**WHAT IS NEEDED**
A copy of the listing below is needed, exact in every line and without images.

**DATA FOR THIS TASK**

▽

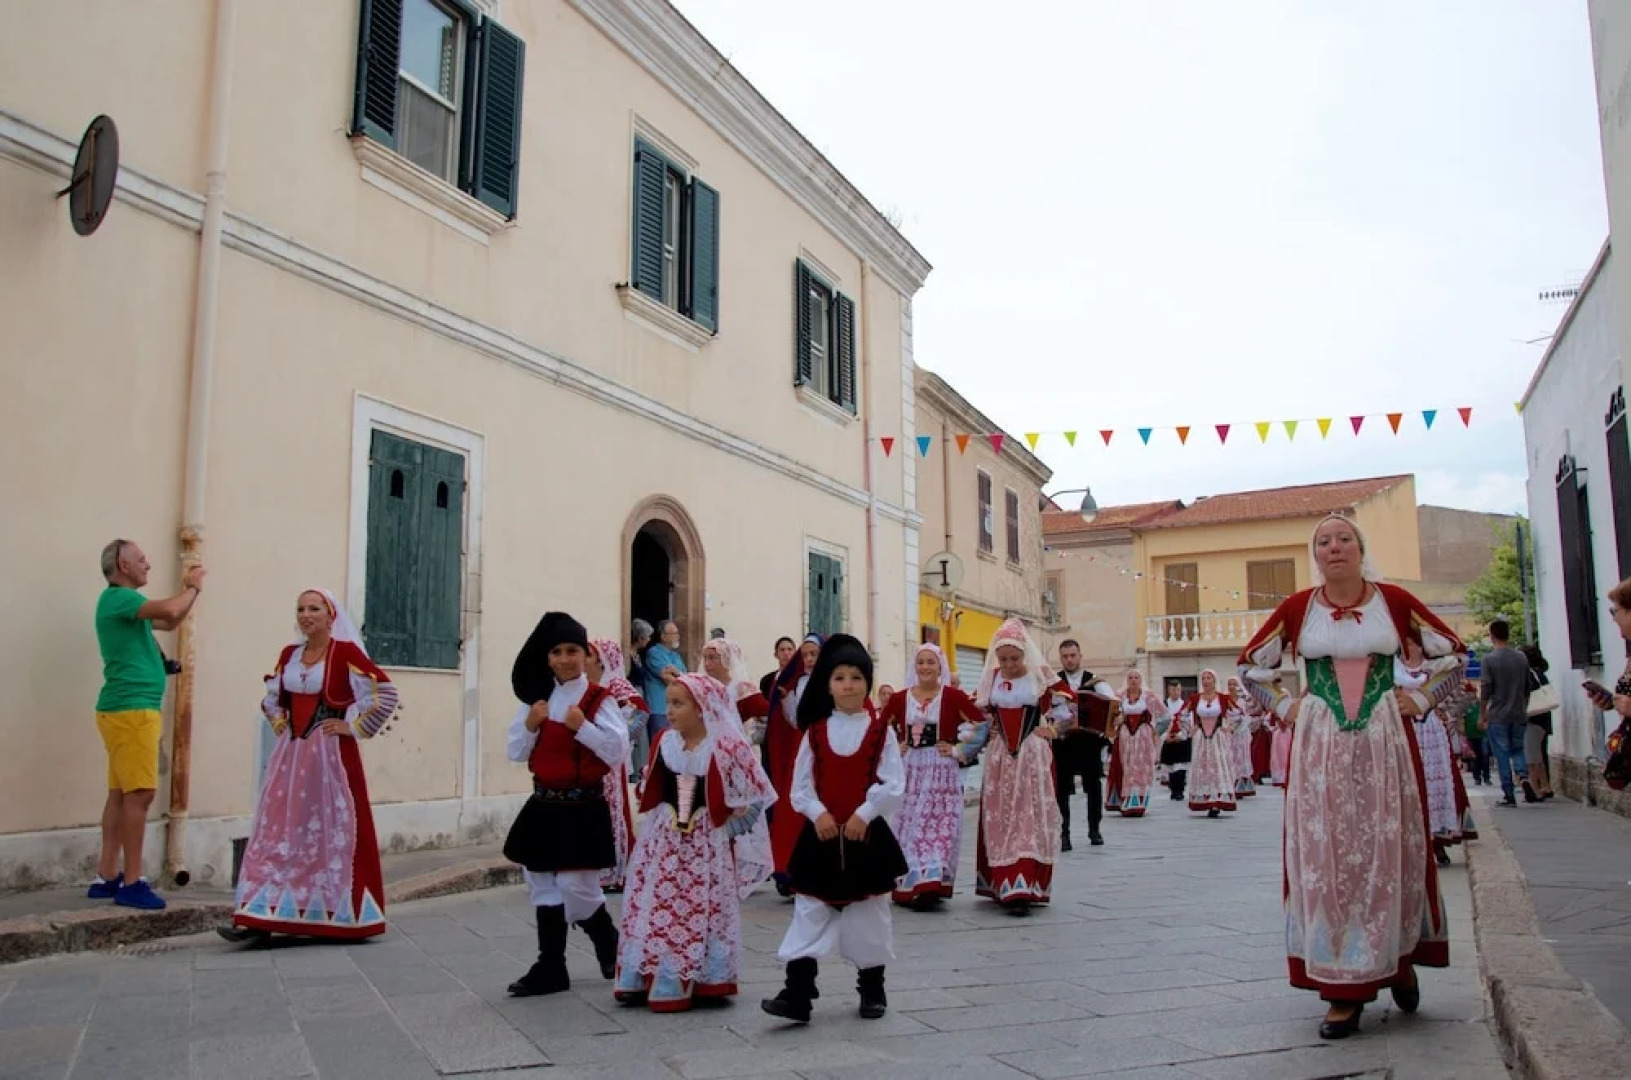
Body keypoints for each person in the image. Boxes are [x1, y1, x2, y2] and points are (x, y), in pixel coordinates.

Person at [1238, 514, 1466, 1041]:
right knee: (1329, 856)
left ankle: (1398, 958)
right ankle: (1342, 991)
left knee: (1390, 850)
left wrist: (1422, 697)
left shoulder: (1395, 602)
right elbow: (1250, 668)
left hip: (1386, 742)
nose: (1334, 547)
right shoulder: (1297, 609)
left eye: (1344, 539)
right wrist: (1287, 707)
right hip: (1320, 748)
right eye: (1324, 541)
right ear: (1314, 554)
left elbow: (1454, 654)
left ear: (1360, 549)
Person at [221, 588, 399, 943]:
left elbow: (385, 694)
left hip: (330, 757)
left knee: (329, 830)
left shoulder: (344, 653)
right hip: (292, 756)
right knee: (280, 830)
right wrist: (281, 726)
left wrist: (352, 727)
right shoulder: (290, 655)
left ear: (331, 616)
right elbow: (273, 701)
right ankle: (262, 914)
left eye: (314, 608)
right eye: (301, 609)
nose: (306, 615)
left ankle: (334, 915)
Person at [762, 634, 906, 1024]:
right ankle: (797, 993)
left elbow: (893, 782)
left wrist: (865, 813)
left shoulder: (881, 731)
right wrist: (818, 814)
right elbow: (800, 787)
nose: (848, 684)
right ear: (828, 684)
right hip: (822, 838)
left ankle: (872, 987)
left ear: (868, 682)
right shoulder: (816, 732)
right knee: (810, 910)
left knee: (869, 913)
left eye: (856, 677)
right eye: (840, 677)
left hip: (866, 837)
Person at [614, 673, 776, 1011]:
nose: (669, 711)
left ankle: (692, 975)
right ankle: (643, 970)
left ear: (702, 708)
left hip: (706, 841)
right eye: (669, 703)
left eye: (678, 704)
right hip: (664, 838)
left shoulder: (726, 746)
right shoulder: (664, 741)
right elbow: (651, 786)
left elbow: (754, 791)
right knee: (655, 898)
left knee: (697, 901)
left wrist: (733, 818)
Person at [502, 612, 628, 997]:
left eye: (572, 650)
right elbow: (515, 752)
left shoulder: (598, 700)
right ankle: (551, 966)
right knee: (542, 883)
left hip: (581, 806)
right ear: (548, 658)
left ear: (586, 655)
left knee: (578, 885)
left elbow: (618, 751)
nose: (565, 658)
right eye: (557, 652)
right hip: (544, 804)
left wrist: (583, 728)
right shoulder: (536, 702)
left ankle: (610, 942)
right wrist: (530, 725)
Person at [90, 539, 206, 911]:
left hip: (122, 711)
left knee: (120, 795)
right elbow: (172, 607)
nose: (148, 564)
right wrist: (193, 586)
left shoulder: (122, 605)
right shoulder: (120, 598)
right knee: (139, 796)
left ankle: (106, 876)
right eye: (141, 559)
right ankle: (132, 882)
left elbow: (171, 619)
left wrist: (191, 593)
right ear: (123, 566)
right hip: (133, 711)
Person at [962, 619, 1067, 908]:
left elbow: (1067, 706)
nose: (1008, 664)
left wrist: (1054, 730)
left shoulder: (1039, 676)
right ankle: (1005, 881)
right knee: (1003, 815)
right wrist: (968, 744)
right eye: (1003, 658)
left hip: (1031, 755)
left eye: (1014, 658)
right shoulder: (992, 679)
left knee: (1030, 816)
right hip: (1001, 759)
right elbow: (976, 713)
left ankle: (1026, 882)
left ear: (1025, 655)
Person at [879, 644, 984, 906]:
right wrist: (896, 748)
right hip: (911, 768)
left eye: (931, 662)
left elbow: (980, 725)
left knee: (941, 823)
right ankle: (910, 880)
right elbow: (879, 729)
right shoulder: (899, 698)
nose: (925, 667)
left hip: (941, 769)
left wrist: (958, 748)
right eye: (921, 662)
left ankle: (931, 880)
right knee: (910, 823)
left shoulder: (953, 697)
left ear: (940, 667)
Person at [1397, 642, 1470, 866]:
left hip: (1431, 728)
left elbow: (1460, 662)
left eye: (1415, 641)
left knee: (1434, 788)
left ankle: (1437, 842)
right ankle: (1414, 844)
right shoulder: (1393, 668)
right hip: (1404, 728)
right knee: (1409, 786)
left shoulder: (1435, 667)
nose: (1410, 646)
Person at [764, 635, 823, 894]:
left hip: (825, 746)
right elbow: (794, 720)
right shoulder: (798, 682)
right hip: (804, 746)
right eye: (806, 654)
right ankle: (790, 869)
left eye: (815, 654)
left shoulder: (833, 680)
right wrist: (787, 700)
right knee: (794, 807)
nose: (810, 659)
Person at [588, 638, 647, 893]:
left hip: (611, 761)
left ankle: (615, 870)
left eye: (589, 654)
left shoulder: (617, 685)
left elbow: (640, 713)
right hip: (588, 758)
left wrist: (618, 733)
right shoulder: (583, 686)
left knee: (613, 811)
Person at [1051, 640, 1110, 848]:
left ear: (1080, 656)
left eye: (1073, 655)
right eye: (1065, 656)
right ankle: (1063, 833)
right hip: (1063, 742)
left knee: (1093, 787)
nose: (1069, 659)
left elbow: (1111, 706)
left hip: (1089, 742)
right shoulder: (1053, 683)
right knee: (1061, 790)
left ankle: (1094, 830)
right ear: (1061, 658)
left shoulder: (1095, 682)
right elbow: (1045, 710)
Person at [1479, 620, 1533, 806]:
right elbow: (1528, 685)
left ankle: (1509, 793)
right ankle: (1524, 776)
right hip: (1519, 713)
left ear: (1492, 636)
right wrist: (1524, 704)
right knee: (1518, 749)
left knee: (1502, 753)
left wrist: (1483, 712)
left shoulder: (1489, 659)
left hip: (1499, 714)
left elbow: (1486, 687)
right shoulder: (1521, 658)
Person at [1177, 670, 1240, 819]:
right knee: (1203, 766)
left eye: (1209, 678)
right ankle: (1205, 797)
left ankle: (1216, 800)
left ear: (1214, 680)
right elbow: (1182, 714)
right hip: (1201, 737)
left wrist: (1230, 727)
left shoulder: (1223, 698)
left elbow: (1239, 714)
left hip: (1218, 737)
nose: (1206, 681)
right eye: (1203, 678)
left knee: (1218, 766)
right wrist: (1189, 729)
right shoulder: (1195, 698)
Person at [1108, 670, 1165, 816]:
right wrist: (1115, 726)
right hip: (1125, 737)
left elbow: (1165, 716)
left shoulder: (1149, 697)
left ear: (1141, 679)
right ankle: (1125, 800)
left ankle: (1139, 802)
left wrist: (1155, 731)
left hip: (1143, 737)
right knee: (1126, 767)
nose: (1133, 680)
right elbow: (1110, 715)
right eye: (1130, 678)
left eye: (1136, 677)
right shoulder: (1119, 696)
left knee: (1141, 769)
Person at [641, 620, 688, 742]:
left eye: (677, 633)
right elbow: (667, 678)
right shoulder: (654, 653)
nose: (677, 636)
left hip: (676, 709)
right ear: (663, 636)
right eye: (674, 633)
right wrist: (680, 676)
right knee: (659, 748)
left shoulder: (676, 656)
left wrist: (677, 673)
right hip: (659, 709)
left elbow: (687, 678)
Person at [1521, 644, 1555, 800]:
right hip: (1543, 717)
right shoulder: (1540, 672)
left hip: (1533, 717)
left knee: (1531, 757)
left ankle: (1535, 789)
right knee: (1539, 754)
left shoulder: (1528, 673)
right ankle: (1546, 786)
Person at [1160, 680, 1193, 799]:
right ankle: (1173, 789)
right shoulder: (1163, 705)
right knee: (1171, 766)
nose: (1175, 692)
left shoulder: (1186, 705)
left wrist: (1181, 735)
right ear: (1168, 690)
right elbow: (1160, 723)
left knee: (1181, 766)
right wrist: (1166, 736)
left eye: (1178, 690)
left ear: (1181, 690)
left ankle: (1180, 790)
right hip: (1168, 739)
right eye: (1173, 690)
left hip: (1181, 739)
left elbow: (1189, 722)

△

**EXERCISE RESULT**
Body keypoints for each person in the image. Boxes are [x1, y1, x2, y2] and points are (x, y), in pixel coordinates.

Person at [1238, 514, 1466, 1041]:
right knee: (1329, 856)
left ankle: (1398, 958)
right ankle: (1342, 991)
left knee: (1390, 850)
left wrist: (1422, 697)
left shoulder: (1395, 602)
right elbow: (1250, 668)
left hip: (1386, 742)
nose: (1334, 547)
right shoulder: (1297, 609)
left eye: (1344, 539)
right wrist: (1287, 707)
right hip: (1320, 748)
right eye: (1324, 541)
right ear: (1314, 554)
left elbow: (1454, 654)
left ear: (1360, 549)
Person at [221, 588, 399, 943]:
left elbow: (385, 694)
left hip: (330, 757)
left knee: (329, 830)
left shoulder: (344, 653)
right hip: (292, 756)
right knee: (280, 830)
right wrist: (281, 726)
left wrist: (352, 727)
right shoulder: (290, 655)
left ear: (331, 616)
right elbow: (273, 701)
right ankle: (262, 914)
left eye: (314, 608)
right eye: (301, 609)
nose: (306, 615)
left ankle: (334, 915)
Person at [762, 634, 906, 1024]:
right ankle: (797, 993)
left elbow: (893, 782)
left wrist: (865, 813)
left shoulder: (881, 731)
right wrist: (818, 814)
right elbow: (800, 787)
nose: (848, 684)
right ear: (828, 684)
right hip: (822, 838)
left ankle: (872, 987)
left ear: (868, 682)
right shoulder: (816, 732)
right knee: (810, 910)
left knee: (869, 913)
left eye: (856, 677)
right eye: (840, 677)
left hip: (866, 837)
Person at [614, 673, 776, 1011]:
nose: (669, 711)
left ankle: (692, 975)
right ankle: (643, 970)
left ear: (702, 708)
left hip: (706, 841)
right eye: (669, 703)
left eye: (678, 704)
right hip: (664, 838)
left shoulder: (726, 746)
right shoulder: (664, 741)
right elbow: (651, 786)
left elbow: (754, 791)
right knee: (655, 898)
left knee: (697, 901)
left wrist: (733, 818)
Person at [502, 612, 628, 997]:
left eye: (572, 650)
right elbow: (515, 752)
left shoulder: (598, 700)
right ankle: (551, 966)
right knee: (542, 883)
left hip: (581, 806)
right ear: (548, 658)
left ear: (586, 655)
left knee: (578, 885)
left elbow: (618, 751)
nose: (565, 658)
right eye: (557, 652)
right hip: (544, 804)
left wrist: (583, 728)
right shoulder: (536, 702)
left ankle: (610, 942)
right wrist: (530, 725)
Person at [90, 539, 206, 911]:
left hip: (122, 711)
left knee: (120, 795)
right elbow: (172, 607)
nose: (148, 564)
right wrist: (193, 586)
left shoulder: (122, 605)
right shoulder: (120, 598)
right knee: (139, 796)
left ankle: (106, 876)
right eye: (141, 559)
right ankle: (132, 882)
left elbow: (171, 619)
left wrist: (191, 593)
right ear: (123, 566)
right hip: (133, 711)
Person at [962, 619, 1067, 908]:
left elbow: (1067, 706)
nose: (1008, 664)
left wrist: (1054, 730)
left shoulder: (1039, 676)
right ankle: (1005, 881)
right knee: (1003, 815)
right wrist: (968, 744)
right eye: (1003, 658)
left hip: (1031, 755)
left eye: (1014, 658)
right shoulder: (992, 679)
left knee: (1030, 816)
right hip: (1001, 759)
right elbow: (976, 713)
left ankle: (1026, 882)
left ear: (1025, 655)
Person at [879, 644, 984, 906]:
right wrist: (896, 748)
right hip: (911, 768)
left eye: (931, 662)
left elbow: (980, 725)
left knee: (941, 823)
right ankle: (910, 880)
right elbow: (879, 729)
right shoulder: (899, 698)
nose: (925, 667)
left hip: (941, 769)
left wrist: (958, 748)
right eye: (921, 662)
left ankle: (931, 880)
right knee: (910, 823)
left shoulder: (953, 697)
left ear: (940, 667)
Person at [1397, 642, 1470, 866]:
left hip: (1431, 728)
left elbow: (1460, 662)
left eye: (1415, 641)
left knee: (1434, 788)
left ankle: (1437, 842)
right ankle: (1414, 844)
right shoulder: (1393, 668)
right hip: (1404, 728)
right knee: (1409, 786)
left shoulder: (1435, 667)
nose: (1410, 646)
Person at [764, 635, 823, 894]:
left hip: (825, 746)
right elbow: (794, 720)
right shoulder: (798, 682)
right hip: (804, 746)
right eye: (806, 654)
right ankle: (790, 869)
left eye: (815, 654)
left shoulder: (833, 680)
right wrist: (787, 700)
right knee: (794, 807)
nose: (810, 659)
Person at [588, 638, 647, 893]:
left hip: (611, 761)
left ankle: (615, 870)
left eye: (589, 654)
left shoulder: (617, 685)
left elbow: (640, 713)
right hip: (588, 758)
left wrist: (618, 733)
right shoulder: (583, 686)
left knee: (613, 811)
Person at [1051, 640, 1110, 848]:
left ear: (1080, 656)
left eye: (1073, 655)
right eye: (1065, 656)
right ankle: (1063, 833)
right hip: (1063, 742)
left knee: (1093, 787)
nose: (1069, 659)
left elbow: (1111, 706)
left hip: (1089, 742)
right shoulder: (1053, 683)
right knee: (1061, 790)
left ankle: (1094, 830)
right ear: (1061, 658)
left shoulder: (1095, 682)
right elbow: (1045, 710)
Person at [1479, 620, 1533, 806]:
right elbow: (1528, 685)
left ankle: (1509, 793)
right ankle: (1524, 776)
right hip: (1519, 713)
left ear: (1492, 636)
right wrist: (1524, 704)
right knee: (1518, 749)
left knee: (1502, 753)
left wrist: (1483, 712)
left shoulder: (1489, 659)
left hip: (1499, 714)
left elbow: (1486, 687)
right shoulder: (1521, 658)
Person at [1177, 670, 1240, 819]:
right knee: (1203, 766)
left eye: (1209, 678)
right ankle: (1205, 797)
left ankle: (1216, 800)
left ear: (1214, 680)
right elbow: (1182, 714)
right hip: (1201, 737)
left wrist: (1230, 727)
left shoulder: (1223, 698)
left elbow: (1239, 714)
left hip: (1218, 737)
nose: (1206, 681)
right eye: (1203, 678)
left knee: (1218, 766)
right wrist: (1189, 729)
right shoulder: (1195, 698)
Person at [1108, 670, 1165, 816]:
right wrist: (1115, 726)
right hip: (1125, 737)
left elbow: (1165, 716)
left shoulder: (1149, 697)
left ear: (1141, 679)
right ankle: (1125, 800)
left ankle: (1139, 802)
left wrist: (1155, 731)
left hip: (1143, 737)
right knee: (1126, 767)
nose: (1133, 680)
right elbow: (1110, 715)
right eye: (1130, 678)
left eye: (1136, 677)
right shoulder: (1119, 696)
left knee: (1141, 769)
Person at [641, 620, 688, 742]:
left eye: (677, 633)
right elbow: (667, 678)
right shoulder: (654, 653)
nose: (677, 636)
left hip: (676, 709)
right ear: (663, 636)
right eye: (674, 633)
right wrist: (680, 676)
right knee: (659, 748)
left shoulder: (676, 656)
left wrist: (677, 673)
right hip: (659, 709)
left elbow: (687, 678)
Person at [1521, 644, 1555, 800]:
right hip: (1543, 717)
right shoulder: (1540, 672)
left hip: (1533, 717)
left knee: (1531, 757)
left ankle: (1535, 789)
right knee: (1539, 754)
left shoulder: (1528, 673)
right ankle: (1546, 786)
Person at [1160, 680, 1193, 799]:
right ankle: (1173, 789)
right shoulder: (1163, 705)
right knee: (1171, 766)
nose: (1175, 692)
left shoulder: (1186, 705)
left wrist: (1181, 735)
right ear: (1168, 690)
right elbow: (1160, 723)
left knee: (1181, 766)
right wrist: (1166, 736)
left eye: (1178, 690)
left ear: (1181, 690)
left ankle: (1180, 790)
right hip: (1168, 739)
right eye: (1173, 690)
left hip: (1181, 739)
left elbow: (1189, 722)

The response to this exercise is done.